“I have been a long while in your service, and never told a lie, nor yet asked a favour for myself,” said I, “until to-day.”
“A favour for the Master,” he returned quietly. “Do you take me for a fool, Mackellar? Understand it once and for all, I treat this beast in my own way; fear nor favour shall not move me; and before I am hoodwinked, it will require a trickster less transparent than yourself. I ask service, loyal service; not that you should make and mar behind my back, and steal my own money to defeat me.”
“My lord,” said I, “these are very unpardonable expressions.”
“Think once more, Mackellar,” he replied; “and you will see they fit the fact. It is your own subterfuge that is unpardonable. Deny (if you can) that you designed this money to evade my orders with, and I will ask your pardon freely. If you cannot, you must have the resolution to hear your conduct go by its own name.”
“If you think I had any design but to save you——” I began.
“O! my old friend,” said he, “you know very well what I think! Here is my hand to you with all my heart; but of money, not one rap.”
Defeated upon this side, I went straight to my room, wrote a letter, ran with it to the harbour, for I knew a ship was on the point of sailing; and came to the Master’s door a little before dusk. Entering without the form of any knock, I found him sitting with his Indian at a simple meal of maize porridge with some milk. The house within was clean and poor; only a few books upon a shelf distinguished it, and (in one corner) Secundra’s little bench.
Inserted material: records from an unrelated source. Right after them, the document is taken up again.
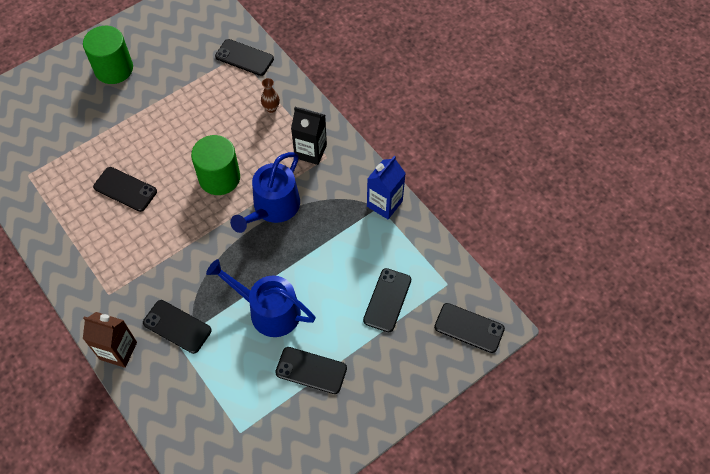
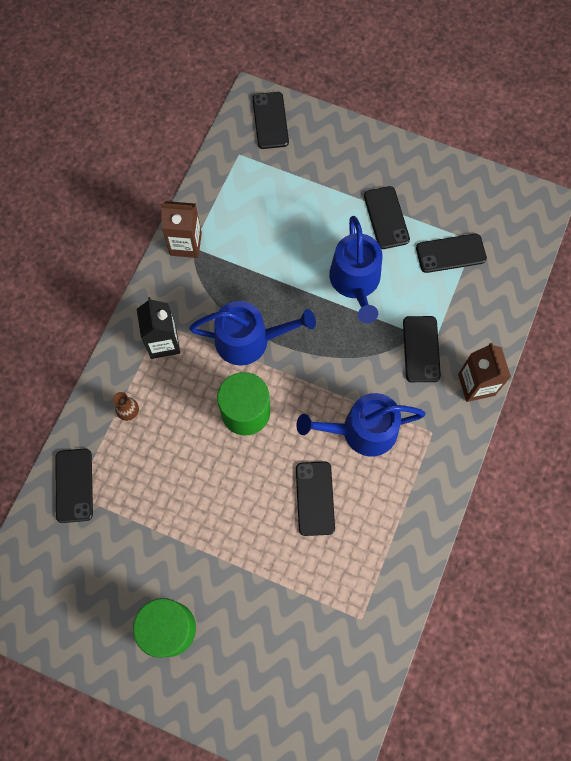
camera: 120 degrees left, 10 degrees up
(147, 246) = (362, 431): none -> blue watering can
(384, 204) = (186, 244): blue carton -> brown carton
(387, 300) = (284, 193): black phone -> black phone (450, 253)

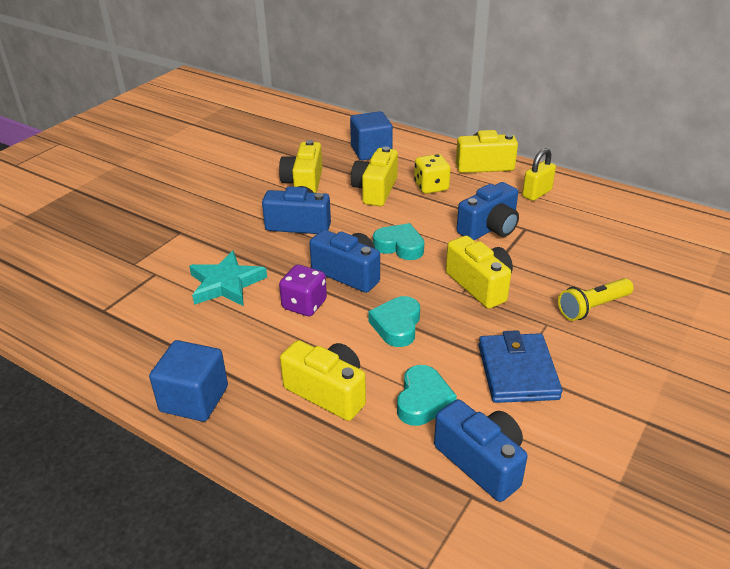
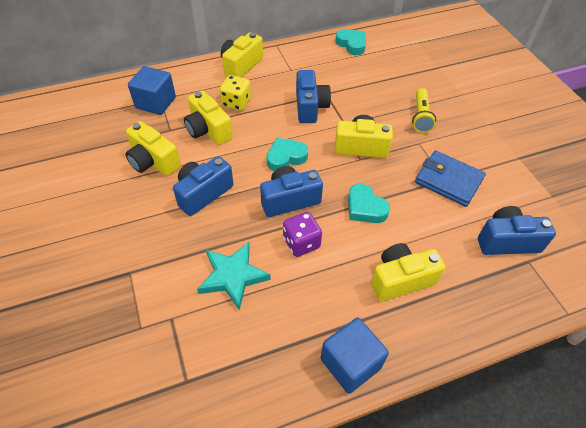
camera: 55 degrees left, 15 degrees up
(423, 400) = (442, 237): turquoise heart -> turquoise heart (351, 44)
(537, 193) = (297, 66): yellow padlock -> none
“Mr. Bally,” said I, “I have near five hundred pounds laid by in Scotland, the economies of a hard life. A letter goes by yon ship to have it lifted. Have so much patience till the return ship comes in, and it is all yours, upon the same condition you offered to my lord this morning.”
He rose from the table, came forward, took me by the shoulders, and looked me in the face, smiling.
“And yet you are very fond of money!” said he. “And yet you love money beyond all things else, except my brother!”